Wednesday, December 06, 2006

Truffle-y good!

The other J and I found ourselves peckish and slightly footsore after a post-Cabaret mooch around Covent Garden outside Neal Street Restaurant and felt it would be rude not to pop in avail ourselves of their fine Italian fare. A quick glance at the menu made me come over all truffle-y and the only decision to be made was which of the delicious sounding truffle enhanced dishes should I choose. It was a tough call and this is a seriously fabulous seasonal menu but after some due consideration I plumped for:

Tagliolini al Tartufo Bianco
Hand-cut tagliolini served with butter and truffle sauce with shavings of whit
e truffle

QUAGLIE AL TARTUFO NERO

Boned quails stuffed with black truffle and served with seasonal sautéed wild and cultivated mushrooms

SEMIFREDDO AI MARRONI

Chestnut and chocolate semifreddo served with crème Anglaise

The fresh pasta with the white truffle was utterly divine. A trolley is wheeled up to the table and a pan of just cooked pasta is expertly tossed in the juices and then a perfumed lump is carefully shaved all over the pasta. And the smell is just so amazing, I always find it hard to describe, it’s heady, it’s evocative and somehow quite primal. And boy does it get the juices flowing! And it tastes even better. This was rather a decadent starter but I’ve been hankering after white truffles for a while and as it’s the truffle season, I just couldn’t resist. And if you’re going to indulge in some white truffles an expertly Italian-made dish would seem the way to go.

To continue the truffle theme, my main course were very tasty quails stuffed with truffles with some very Antonio Carluccio-esque wild mushrooms. The Carluccio fondness for mushrooms is very apparent here, as you enter the restaurant you are greeted with a giant stone mushroom (carved from some leftover stone from the House of Parliament apparently) filled with a plethora of wild mushrooms. The walls of the restaurant are lined with long sticks that Antonio has whittled/carved in moments of quiet contemplation. The quails were really good but after that stupendous starter everything else pales somewhat.

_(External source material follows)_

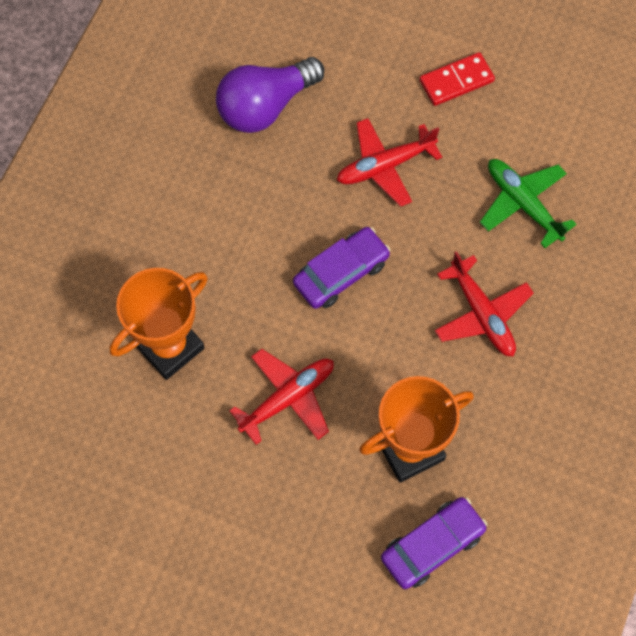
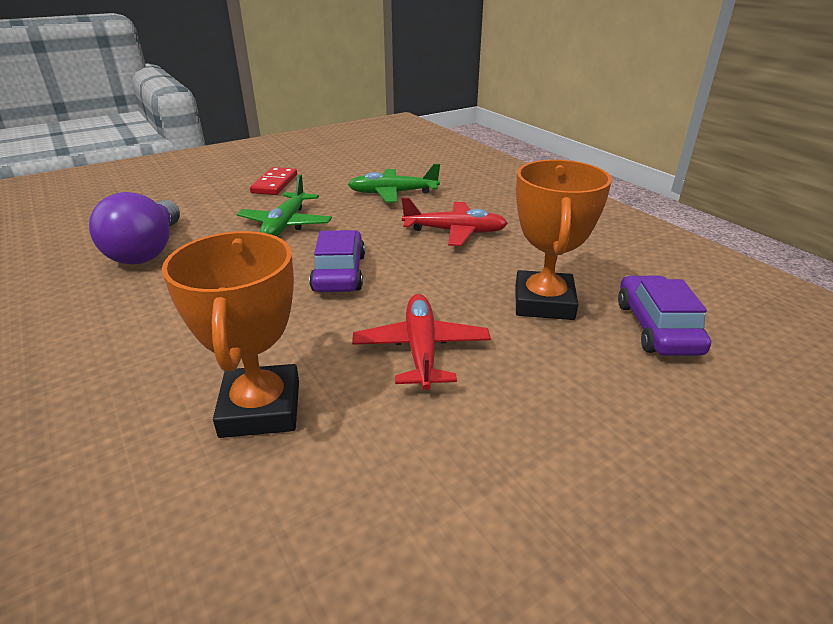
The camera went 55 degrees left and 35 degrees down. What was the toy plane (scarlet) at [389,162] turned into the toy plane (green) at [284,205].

The other J had ZUPPA DI FAGIOLI CANNELLINI E FUNGHI Cannellini beans and wild mushroom soup followed by LINGUINE ALL`ASTICE Classic Lobster linguine. And the lobster was bought to the table with the similar theatre as the white truffled pasta.

We shared the very Christmassy light chestnut and chocolate semifreddo and then just in case I felt I hadn’t explored the truffle theme enough we were bought the most unctuous chocolate truffles. Mmmm, mmmm, mmmm!

As we were getting our coats I commented to the other J about the drawing of three middle aged trouser less men in the ladies’ toilets and pondered if the men’s toilets had an equivalent picture. The maitre d’hotel overheard me and said that the men’s toilets had no such picture, in fact no pictures at all and explained that the picture in question was a David Hockney that had been presented to Antonio Carluccio. Hockney had drawn and sold the picture to raise funds for a court case back in the 80’s when the three pictured men were accused of publishing a lewd magazine. In fact the maitre d’ was so lovely, I wish I’d taken his name, he didn’t just clarify the trouser free men but told us all about the décor as well and laughed when I told him I'd seen his boss at the Blueprint Cafe Cookbook club and he'd told a joke in a slightly impenetrable Italian accent and we'd all struggled to understand the punchline. It turned out to be rather rude!

I left very happy and in a haze of aromatic white truffle; it really is pungent stuff. This meal was truffle-y good and deserves three truffled forks. Excellent real Italian food as it should be.